Europa Press/Contacto/Emil Gataullin - Arquivo
Embaixadores dos EUA e da UE participam de homenagem no cemitério de Borisovskoye
MOSCOU, 16 fev. (DPA/EP) -
Simpatizantes do falecido oposicionista russo Alexei Navalni depositaram flores no túmulo do ativista em Moscou no domingo, um ano após sua morte na prisão, onde ele cumpria pena por "extremismo e fraude" após um julgamento que o próprio oposicionista denunciou como o ápice de uma longa perseguição política orquestrada pelo presidente russo Vladimir Putin.

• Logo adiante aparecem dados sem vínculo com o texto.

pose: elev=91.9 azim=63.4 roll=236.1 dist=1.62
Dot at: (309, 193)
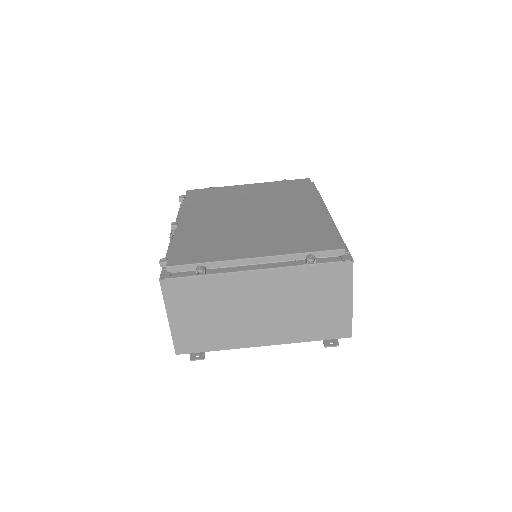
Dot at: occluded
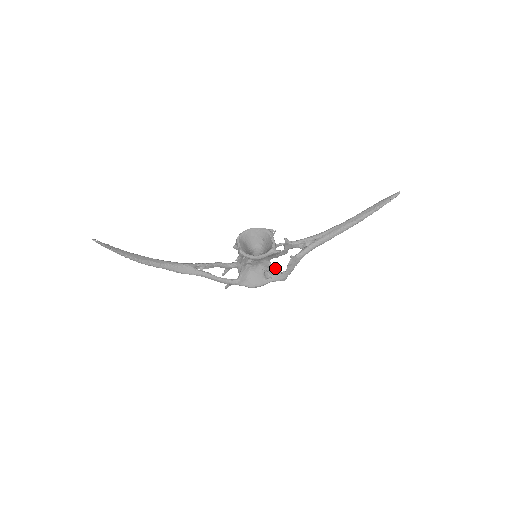
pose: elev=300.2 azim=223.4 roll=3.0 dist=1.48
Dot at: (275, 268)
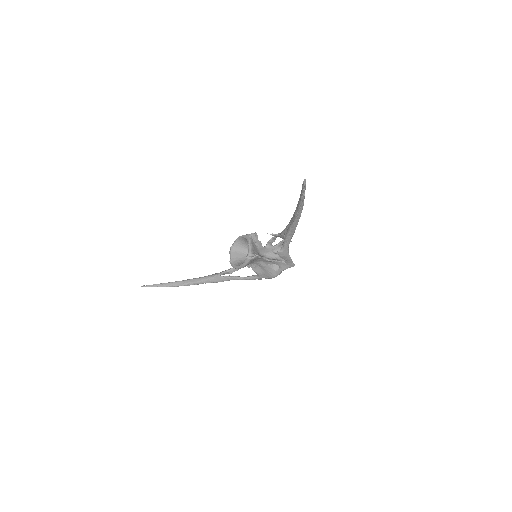
Dot at: (276, 261)
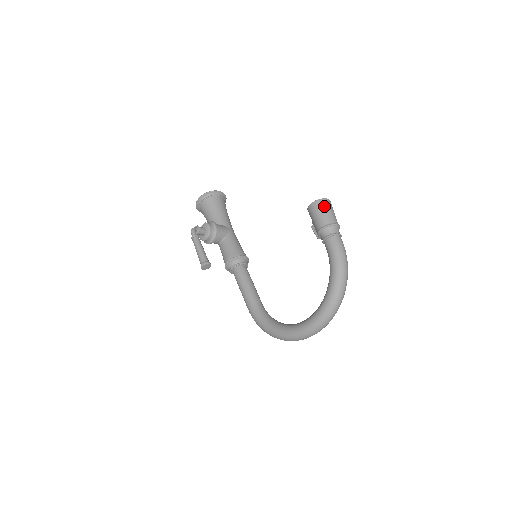
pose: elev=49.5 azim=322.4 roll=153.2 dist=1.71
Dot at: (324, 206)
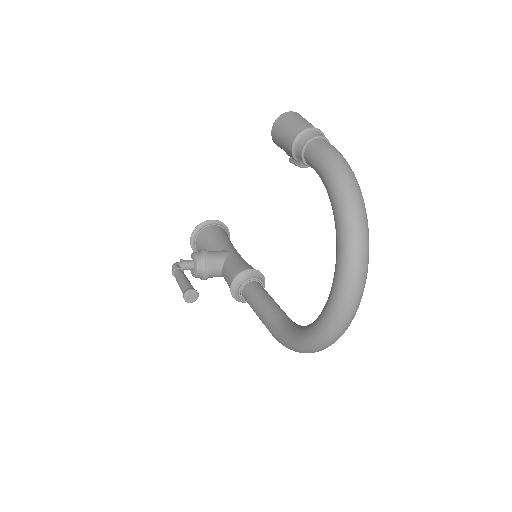
Dot at: (287, 119)
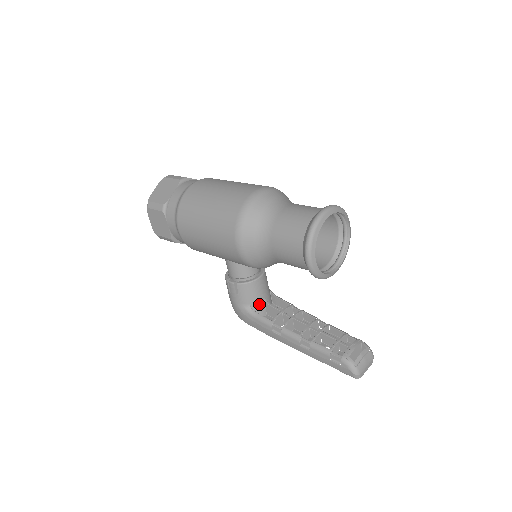
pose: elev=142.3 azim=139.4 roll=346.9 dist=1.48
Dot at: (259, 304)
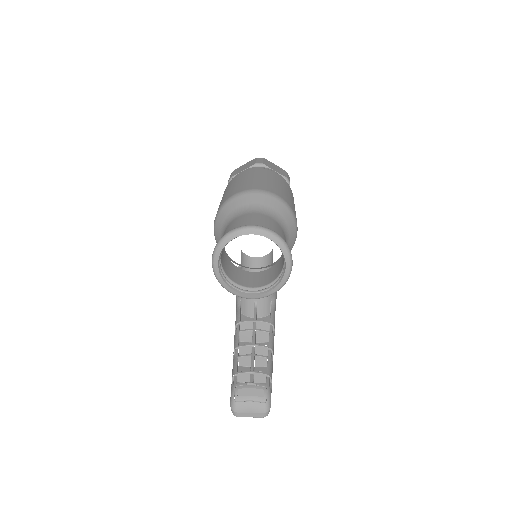
Dot at: (248, 303)
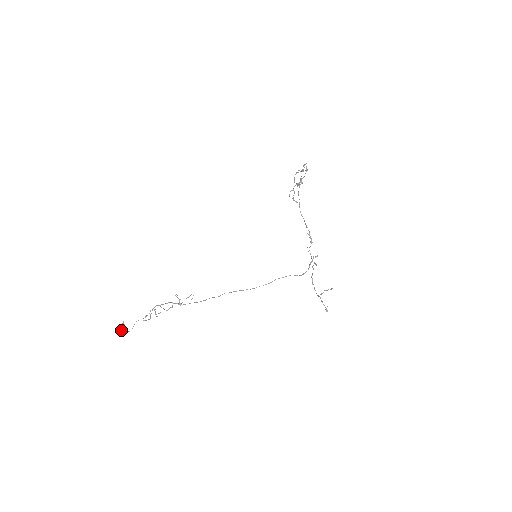
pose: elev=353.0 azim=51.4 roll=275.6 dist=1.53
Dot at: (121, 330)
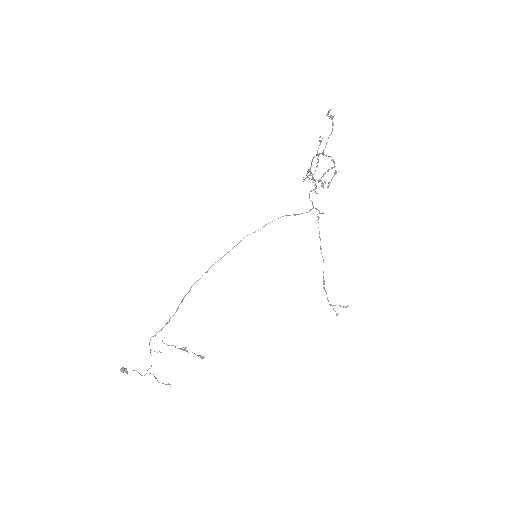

A polícia permitiu a entrada no cemitério de Borisovskoye, mas registrou todos os procedimentos em meio a avisos de organizações anti-Kremlin sobre a possibilidade de prisões durante o evento porque a fundação anticorrupção de Navalni é classificada como "extremista" e proibida na Rússia.
Entre os visitantes do túmulo estavam diplomatas estrangeiros, como a embaixadora dos EUA, Lynne Tracy, e o embaixador da UE, Roland Galharague.
Eventos comemorativos também foram realizados em outras cidades russas, incluindo São Petersburgo e Ekaterinburgo, informou a mídia russa. Na cidade siberiana de Novosibirsk, pelo menos cinco pessoas foram presas em um evento comemorativo, informou o projeto de direitos civis OWD-Info.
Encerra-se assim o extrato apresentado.